El final de
Moby Dick es uno de los más bellos y terribles de la historia de la literatura.
El barco ballenero ‘Pequod’ hundiéndose en un mar tornasolado, de colores
fulgurantes, rojizos, como salidos de la paleta de Turner; un naufragio
provocado por la locura obscena de un hombre obsesionado por retar a la
creación. Ese hombre es el Capitán Ahab, protagonista del libro de Melville que,
como Prometeo o Falstfaff, es la continuación de aquellos héroes que se
enfrentan a la divinidad. Es un hombre marcado por la amputación de su pierna a
cargo de la gran ballena blanca ‘Moby Dick’ y que, en su afán de venganza, se
hace de nuevo a la mar para encontrarla y matarla.
Según el
crítico norteamericano Harold Bloom, Moby Dick es la novela americana por
excelencia, es su Quijote, aunque sin la ironía y el humor del libro de
Cervantes. Como el Ulises de Joyce, navega por todos los géneros; desde la
prosa más barroca a la más limpia, desde piezas teatrales a mayestáticos monólogos
y poesía. En medio de estos arranques poéticos coexisten largas digresiones
que, en opinión de algunos, entorpecen la narración. Es verdad que algunos
pasajes pueden resultar pesados, pero otros son imprescindibles porque ahondan
en el espíritu del libro. Son por ejemplo aquéllos que se refieren a la vida de
los marineros en alta mar; el libro es un auténtico tratado de la vida
ultramarina. Estas interrupciones en el discurso narrativo responden a la ya
desfasada idea del valor enciclopédico de la novela. Otros trazos que
interrumpen el discurso se sumergen en ideas metafísicas, como el horror ante
lo blanco, ya tratado anteriormente por otros autores como Allan Poe. Algunos
críticos, de hecho, sostienen que Moby Dick no es sino la continuación de aquel
fascinante libro de aventuras que fue ‘Las aventuras de Gordom Pym’, intento
que también emuló H.P Lovecraft con la novela ‘Las Montañas de la Locura’.
En todo caso
leer este libro es una experiencia estremecedora; el lector se hace partícipe
de esta gran blasfemia, como denominó John Houston a la novela que se encargó de llevar
al cine. La blasfemia de alguien que quiere retar el mundo por su ciega idiotez,
por su sin razón, por su violencia. En este sentido, es una novela simbolista y
el animal marino no es sino la alegoría de lo indescifrable, de lo desconocido.

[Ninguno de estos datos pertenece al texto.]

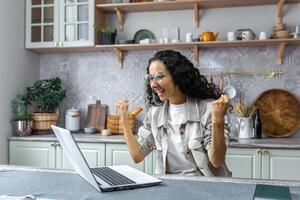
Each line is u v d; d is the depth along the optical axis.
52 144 2.85
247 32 2.81
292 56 2.95
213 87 1.70
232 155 2.51
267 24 2.99
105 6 3.03
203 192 1.12
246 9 3.03
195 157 1.54
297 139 2.75
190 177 1.33
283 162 2.44
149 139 1.71
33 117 3.09
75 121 3.21
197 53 3.05
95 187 1.16
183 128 1.58
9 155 2.96
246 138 2.79
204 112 1.58
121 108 1.70
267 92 2.98
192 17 3.13
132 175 1.33
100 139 2.75
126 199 1.05
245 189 1.15
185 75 1.57
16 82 3.12
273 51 2.98
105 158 2.75
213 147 1.41
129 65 3.26
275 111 2.95
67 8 3.11
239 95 3.03
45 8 3.17
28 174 1.38
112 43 3.08
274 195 1.04
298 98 2.92
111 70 3.31
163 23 3.18
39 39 3.19
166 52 1.60
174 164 1.60
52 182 1.26
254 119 2.85
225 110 1.37
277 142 2.55
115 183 1.19
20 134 2.99
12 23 3.06
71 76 3.39
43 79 3.44
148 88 1.72
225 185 1.21
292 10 2.95
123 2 3.20
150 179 1.26
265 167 2.46
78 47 3.11
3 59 2.94
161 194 1.10
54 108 3.30
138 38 3.20
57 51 3.36
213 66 3.08
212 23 3.08
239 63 3.04
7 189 1.17
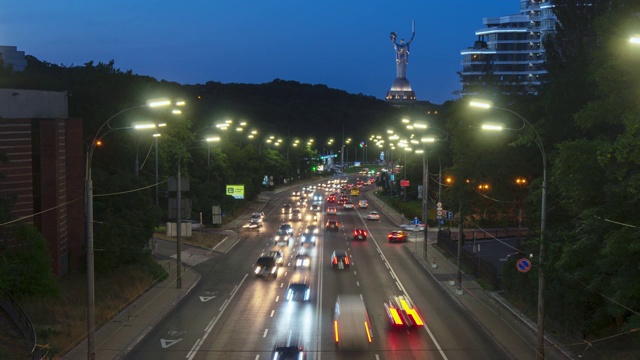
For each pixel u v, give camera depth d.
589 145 28.48
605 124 34.59
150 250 55.19
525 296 41.53
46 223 47.28
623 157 25.50
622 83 28.14
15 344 31.44
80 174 52.12
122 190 54.28
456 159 50.78
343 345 31.53
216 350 32.19
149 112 77.88
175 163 81.19
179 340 34.19
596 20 30.17
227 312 40.94
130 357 31.11
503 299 44.00
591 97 37.72
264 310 41.38
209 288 49.06
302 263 58.28
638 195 25.33
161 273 52.53
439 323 38.09
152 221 54.38
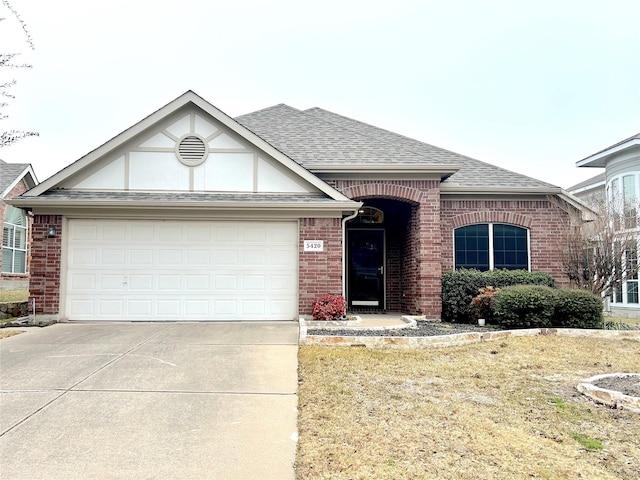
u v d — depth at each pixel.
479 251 13.41
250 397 5.75
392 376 6.83
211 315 11.18
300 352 8.05
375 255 14.69
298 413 5.25
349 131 14.86
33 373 6.63
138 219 11.19
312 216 11.37
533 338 9.88
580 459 4.19
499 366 7.60
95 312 11.02
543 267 13.33
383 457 4.14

¿Dios? Más que Dios la naturaleza que somete al hombre, el mundo visible que
lo constriñe entre sus rígidas paredes y, al final de todo, la muerte, pesada
losa que nos oprime desde que nacemos.
El Capitán Ahab
reta a un Dios chapucero que permite que una bestia como una ballena domine al ser
humano. No se somete, como el común de los mortales y asume un rol que no le
corresponde. Ahab es todo aquél que se rebela ante los dictados de un supuesto Dios
que juega despiadadamente con el sufrimiento humano. En esa clave metafísica
debe leerse la novela. En uno de los momentos más intensos del libro dice: “Pegaría
al mismo sol, si me ofendiera”. En su locura vive obsesionado
con vengarse de todo aquello que permanece fuera de nuestro logos. El resto de
tripulantes se ven arrastrados en su viaje al infierno, salvo Sturbuck, el
primer oficial, que asiste anonadado al cambio en la actitud de la tripulación,
que se contagia de la locura de su capitán.
Sturbuck
representa la visión cristiana del mundo. Según algunos críticos Melville pudo
haber llegado a abrazar el gnosticismo, teoría que defendía que el dios que
domina el mundo no es más que un impostor y que el verdadero creador fue
expulsado y permanece fuera del cosmos. En el libro está representada esta
creencia y el zoroastrismo, en la figura de Fedalla, el misterioso arponero que
actúa como guardián de Ahab. Estas tres religiones coexisten en un equilibrio
difícil.
El libro,
por otra parte, es un auténtico tratado de cetología y de la vida en el mar, en
unos tiempos en los que la ballena era tan importante por sus recursos para la
vida cotidiana. Además, todos aquellos entusiastas de las novelas de Stevenson
y en concreto de ‘La Isla del Tesoro’ reconocerán semejanzas en los primeros
capítulos del libro; aquéllos que narran la llegada de Ismael al pueblo
pescador de Nantucket
y la descripción del ambiente marino en las tabernas del pueblo, genialmente
retratado, con gusto poético y romántico, por John Houston.
En última
instancia el libro también enseña cómo enfrentarse a la muerte. Como el capitán
Ahab, hay que caminar hacia ella orgullosos, altivos y con media sonrisa en el rostro.